Le juge des référés interdit à la CGT, à ses délégués syndicaux et à tout gréviste de gêner ou d'empêcher l'accès au site de Caudan (Morbihan) "sous peine d'expulsion immédiate avec le concours de la force publique autant que de besoin", selon ce jugement, consulté par l'AFP.

Il ordonne la "levée des entraves à la libre circulation des personnes et des biens" sur le site de la société. La décision est exécutoire sous 48 heures.

Le juge des référés estime en effet que le blocage, entamé le 27 avril, "relève de l'entrave à la liberté du travail et de l'atteinte à la sécurité des personnes et des biens", ce qui constitue un "trouble manifestement illicite".

"Il n'est pas justifié en l'état d'assortir cette décision d'une quelconque astreinte", juge cependant le magistrat, alors que la direction réclamait une astreinte de 100 euros par personne et par jour.

"On prend acte de la décision du juge", a seulement indiqué un porte-parole de la Fonderie de Bretagne à l'AFP.

"S'il devait y avoir un blocage, la direction pourrait demander à la force publique d'intervenir", a déclaré à l'AFP Laurent Jeffroy, avocat des salariés. "Ça peut déraper, j'espère que ça ne va pas être le cas", a-t-il ajouté.

Selon l'avocat, "les grévistes gênent la production mais ne bloquent pas l'accès".

Deux délégués CGT, ainsi que le syndicat, avaient été assignés en référé dans cette procédure.

"Sous 48 heures, les salariés grévistes auront accès à l'entreprise, comme ils l'avaient déjà avant. Ça ne change rien", a réagi Maël Le Goff, secrétaire CGT du site, qui estime que cette procédure a été lancée "pour la forme" et "pour inciter les non grévistes à revenir".

Selon lui, plus de 240 salariés se sont réunis en assemblée générale jeudi pour reconduire la grève. "On est plus que révoltés parce qu'on n'a aucune nouvelle de nulle part", a déclaré M. Le Goff. "On est déterminé à continuer. On n'a plus rien à perdre de toute façon."

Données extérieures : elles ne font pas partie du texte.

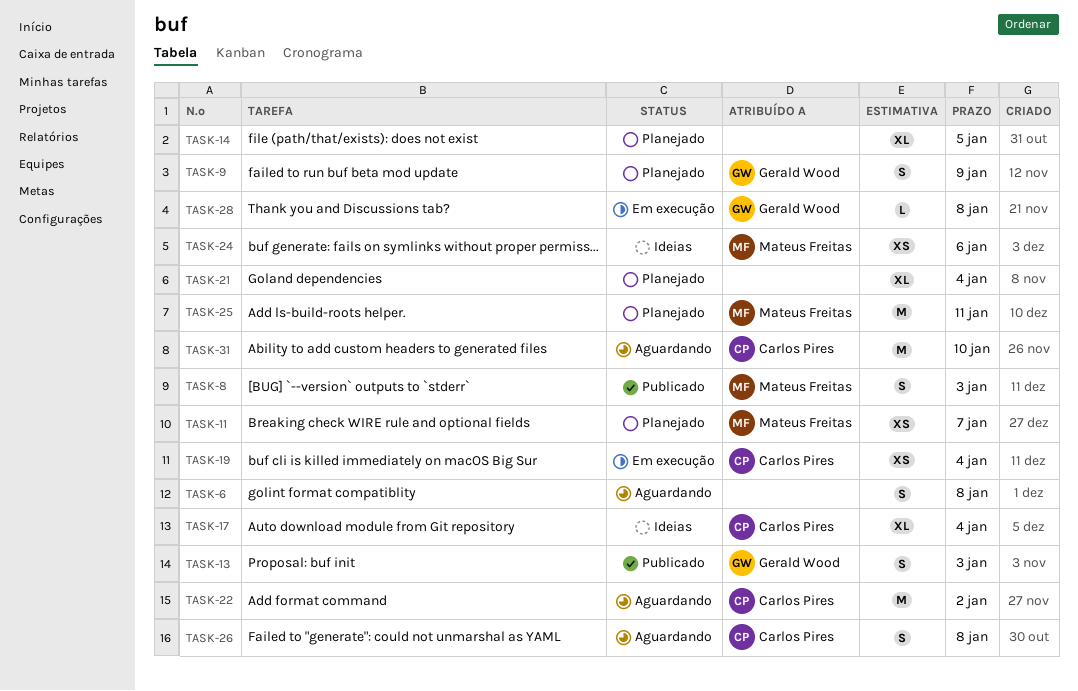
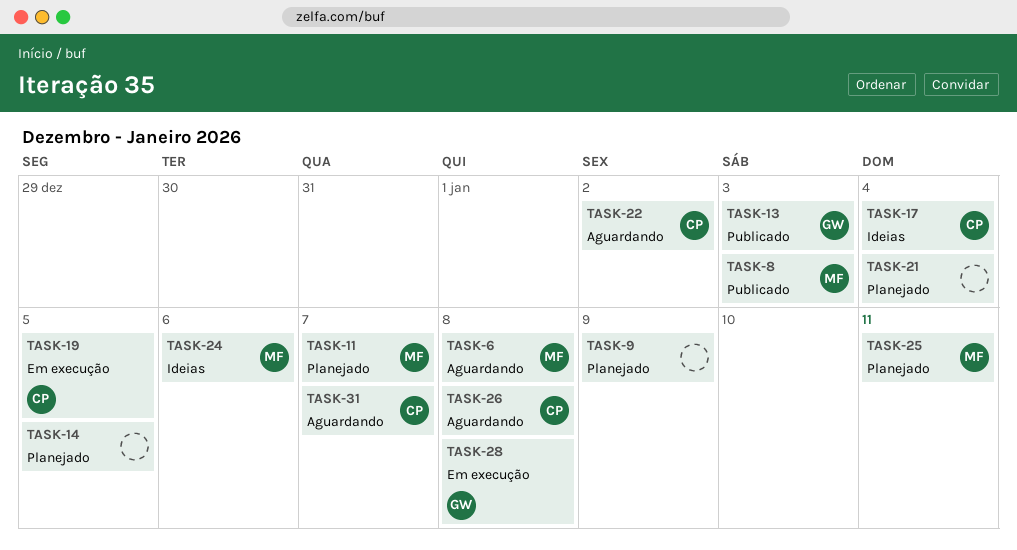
TASK-6, owner: none -> Mateus Freitas
TASK-9, owner: Gerald Wood -> none
TASK-19, due: Jan 4 -> Jan 5
TASK-31, due: Jan 10 -> Jan 7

L'usine est occupée depuis plus de cinq semaines par les salariés grévistes qui avaient retenu leur direction pendant une dizaine d'heures le 27 avril. Ils demandent à rester dans le groupe Renault et le retour à Caudan de volumes de production délocalisés à l'étranger.

Renault a annoncé le 11 mars la mise en vente de l'usine. Le constructeur automobile a annoncé mercredi soir dans un communiqué la convocation "dès la fin de la semaine" d'un comité social et économique "pour définir les conditions de la reprise de l'activité". "Renault Group rappelle qu'il est vital pour l’avenir de la Fonderie et de ses emplois que les activités puissent reprendre de façon sereine et dans les meilleurs délais", estime le groupe.

Le constructeur "accompagnera l’arrivée d’un repreneur avec qui des discussions sur les volumes et les investissements pourront être ouvertes", ajoute-t-il.

Héritière des Forges d'Hennebont, créées en 1860, la Fonderie de Bretagne est implantée depuis 1965 à Caudan où elle emploie environ 350 salariés.